Tuesday, January 5, 2010

Baking 3D assets


When using any complex file formats (Collada, fbx...), the application ends-up working a lot in re-organizing data before being able to really use them. In a game, data formats like obj, fbx are only used in the production pipeline. But when the game needs to be packaged for shipping, art asset are "baked" in a specific file format, most of the time a format that is almost ready to use.
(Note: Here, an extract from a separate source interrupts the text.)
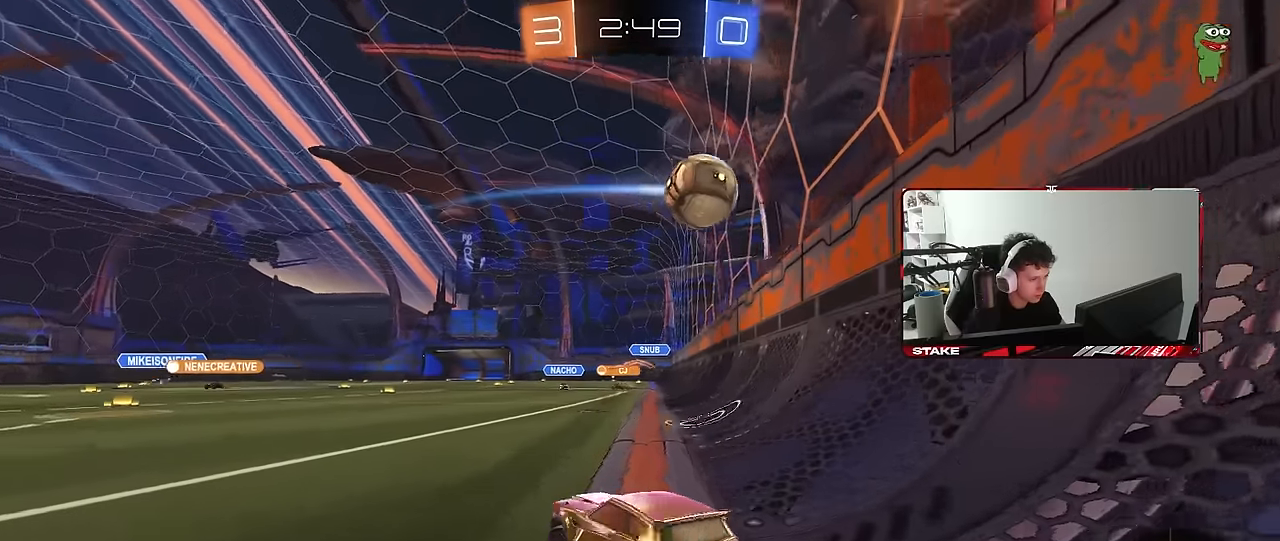
{"keys": ["a", "w"], "mouse": [], "mouse_move": "still", "events": [[50, "w", "up"], [183, "w", "down"], [233, "a", "up"], [333, "d", "down"], [383, "d", "up"], [417, "w", "up"], [467, "a", "down"], [467, "w", "down"]]}
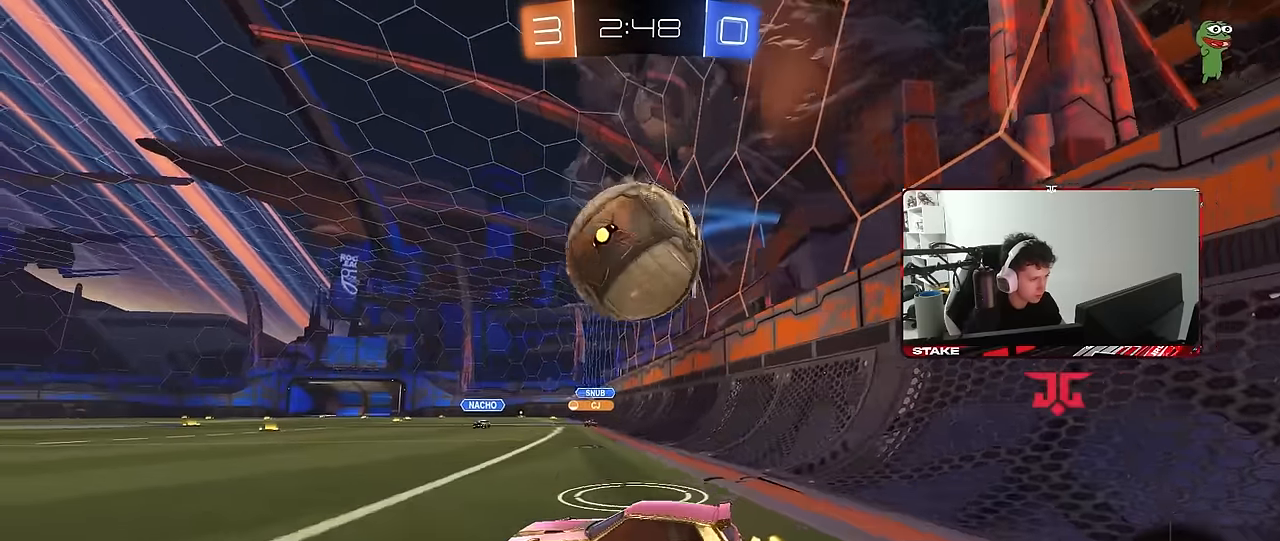
{"keys": ["d", "w"], "mouse": [], "mouse_move": "still", "events": [[17, "a", "up"], [167, "w", "up"], [250, "a", "down"], [300, "w", "down"], [350, "a", "up"], [433, "d", "down"]]}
For my use cases, I wanted to take this idea of baked format so that any sort of sample would be fast to load. For example, say you want to test some sort of shader: loading an Obj file could lead to a long period of time where the application will have to re-compute the tangent and binormals attributes; make unique vertex attributes by duplicating vertices that has many normals etc. I remember waiting for 40 seconds before my sample really started... not acceptable. The approach of a baked format is not only good for speed. It also helps to make the sample application be simpler : less algorithm for data processing because all is already baked. All we need is loading data in memory and resolving pointers.

The idea behind this binary format isn't to define yet-another-file-format, but rather to provide some sort of memory snapshot of data that are needed : a cooked (or baked) version of the meshes, 99.9% ready to be used in the best optimal way.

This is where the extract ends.